正文:
::::
Netty学习——源码篇12 Netty池化内存管理机制备份

1 PooledByteBufAllocator简述

现在来分析池化内存的分配原理。首先找到AbstractByteBufAllocator的子类PooledByteBufAllocator实现分配内存的两个方法：newDirectBuffer和newHeapBuffer方法。

public class PooledByteBufAllocator extends AbstractByteBufAllocator {
    @Override
    protected ByteBuf newDirectBuffer(int initialCapacity, int maxCapacity) {
        PoolThreadCache cache = threadCache.get();
        PoolArena<ByteBuffer> directArena = cache.directArena;

        ByteBuf buf;
        if (directArena != null) {
            buf = directArena.allocate(cache, initialCapacity, maxCapacity);
        } else {
            if (PlatformDependent.hasUnsafe()) {
                buf = UnsafeByteBufUtil.newUnsafeDirectByteBuf(this, initialCapacity, maxCapacity);
            } else {
                buf = new UnpooledDirectByteBuf(this, initialCapacity, maxCapacity);
            }
        }

        return toLeakAwareBuffer(buf);
    }

    @Override
    protected ByteBuf newHeapBuffer(int initialCapacity, int maxCapacity) {
        PoolThreadCache cache = threadCache.get();
        PoolArena<byte[]> heapArena = cache.heapArena;

        ByteBuf buf;
        if (heapArena != null) {
            buf = heapArena.allocate(cache, initialCapacity, maxCapacity);
        } else {
            buf = new UnpooledHeapByteBuf(this, initialCapacity, maxCapacity);
        }

        return toLeakAwareBuffer(buf);
    }

}

观察发现，这两个方法大体结构是一样的，以newDirectBuffer为例，简单分析一下。
::::
所示记录:
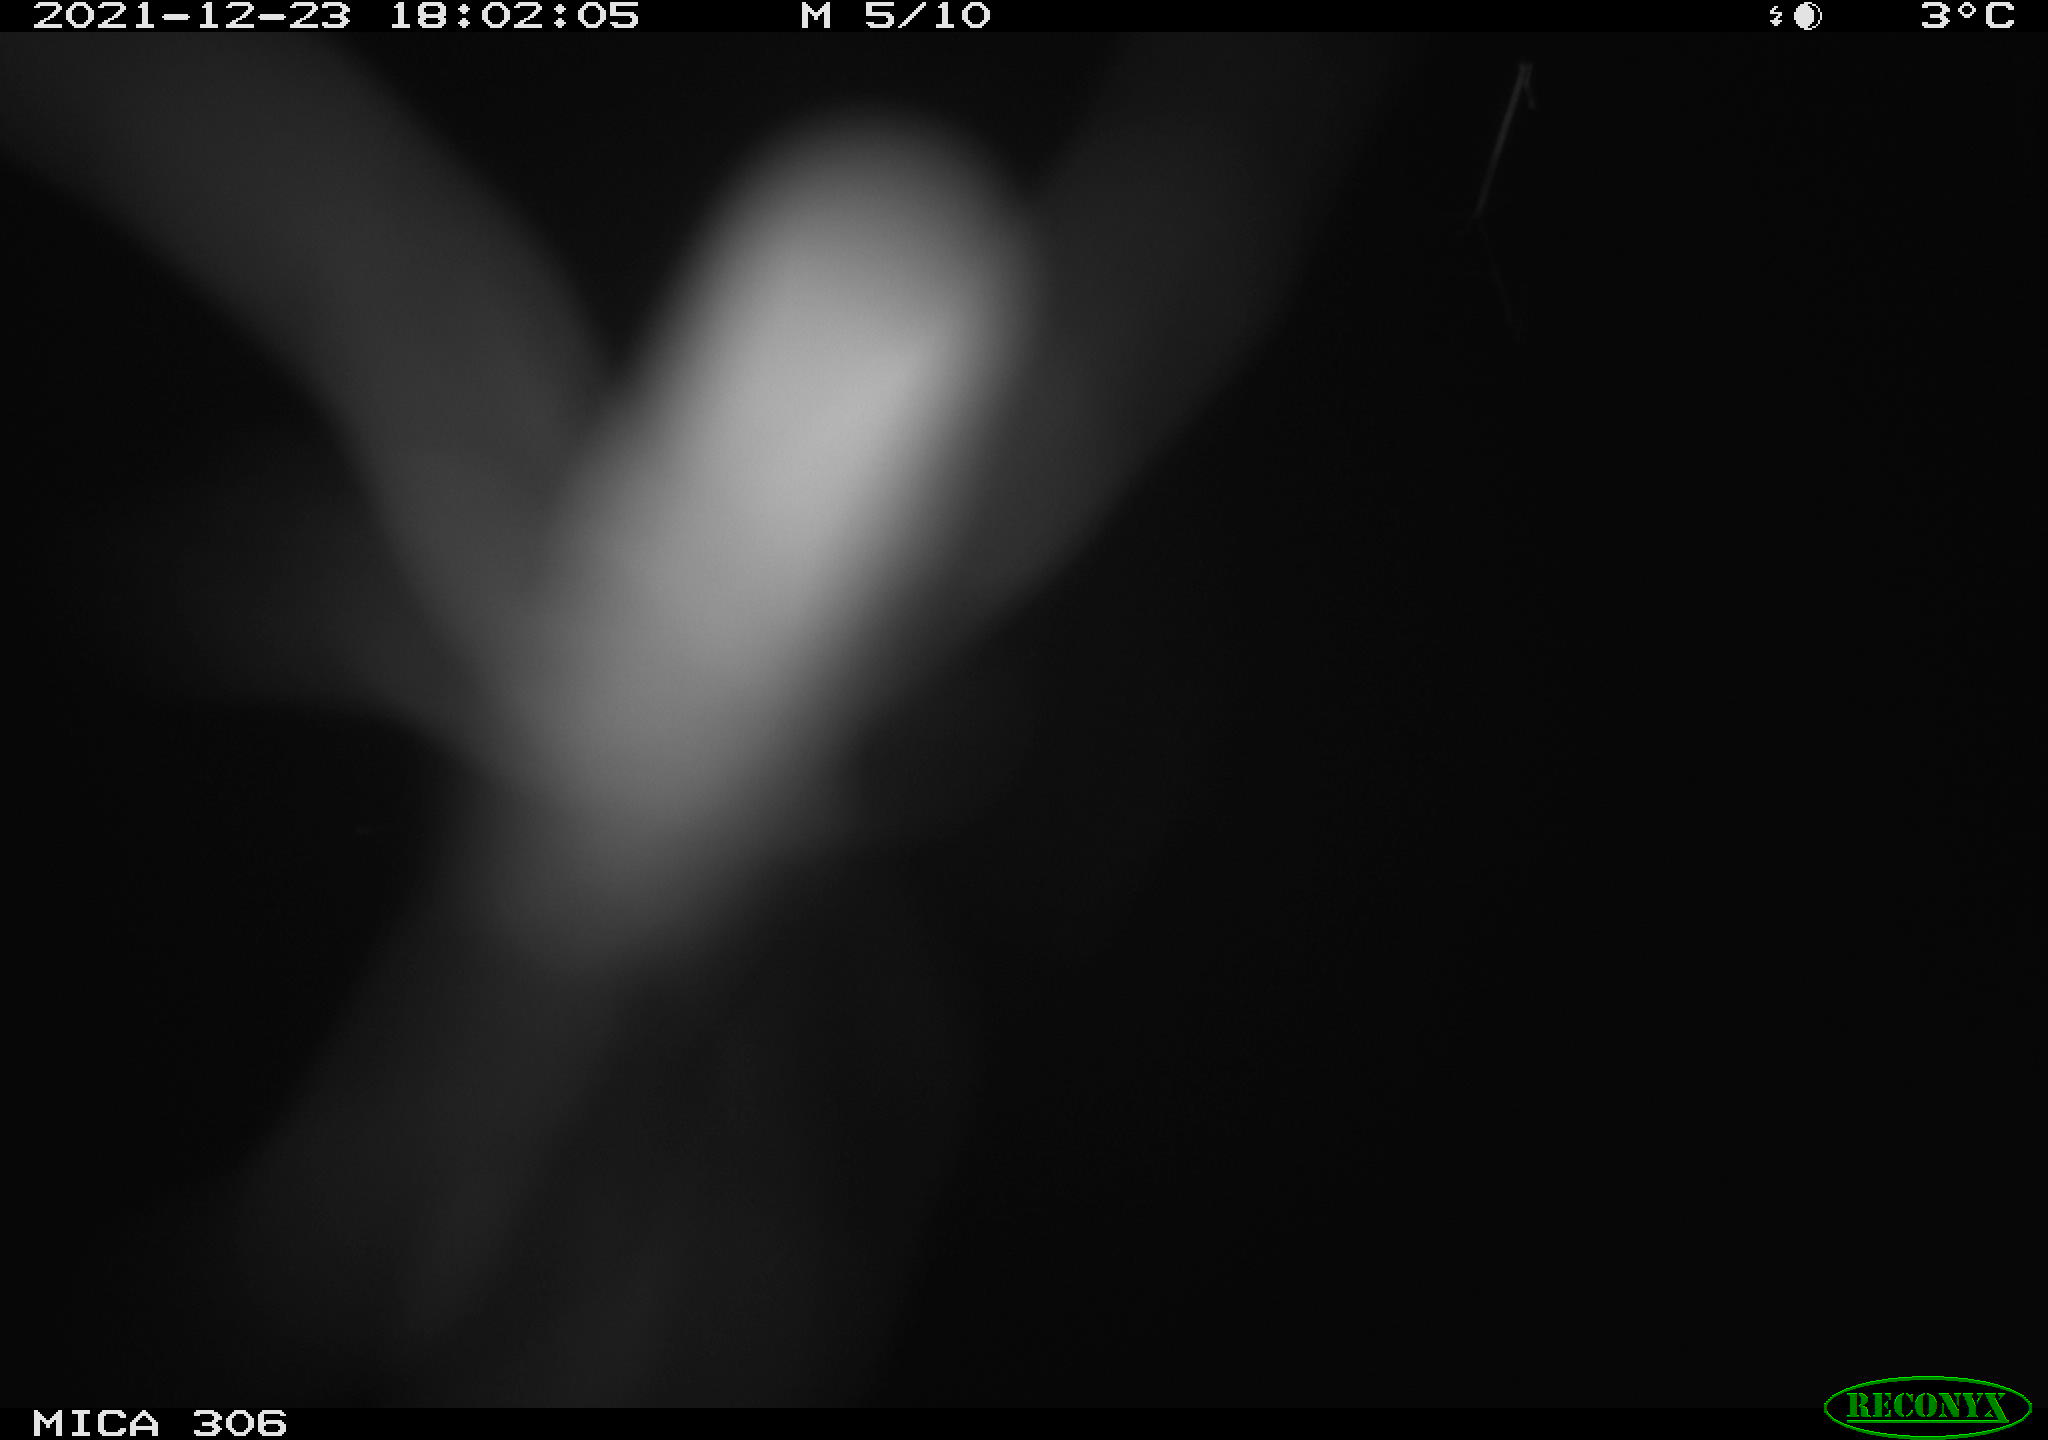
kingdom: Animalia
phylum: Chordata
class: Mammalia
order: Rodentia
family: Muridae
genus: Rattus
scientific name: Rattus norvegicus
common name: Brown rat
::::
练习任务:
a - 正文中，PooledByteBufAllocator继承自哪个类？
b - 请从正文中含有“Netty学习——源码篇12 Netty池化内存管理机制备份”的字句起，逐字照录，至“wHeapBuffer方法。”止。
作答时请仅以正文为依据。

各题答案:
a - AbstractByteBufAllocator

b -
Netty学习——源码篇12 Netty池化内存管理机制备份

1 PooledByteBufAllocator简述

现在来分析池化内存的分配原理。首先找到AbstractByteBufAllocator的子类PooledByteBufAllocator实现分配内存的两个方法：newDirectBuffer和newHeapBuffer方法。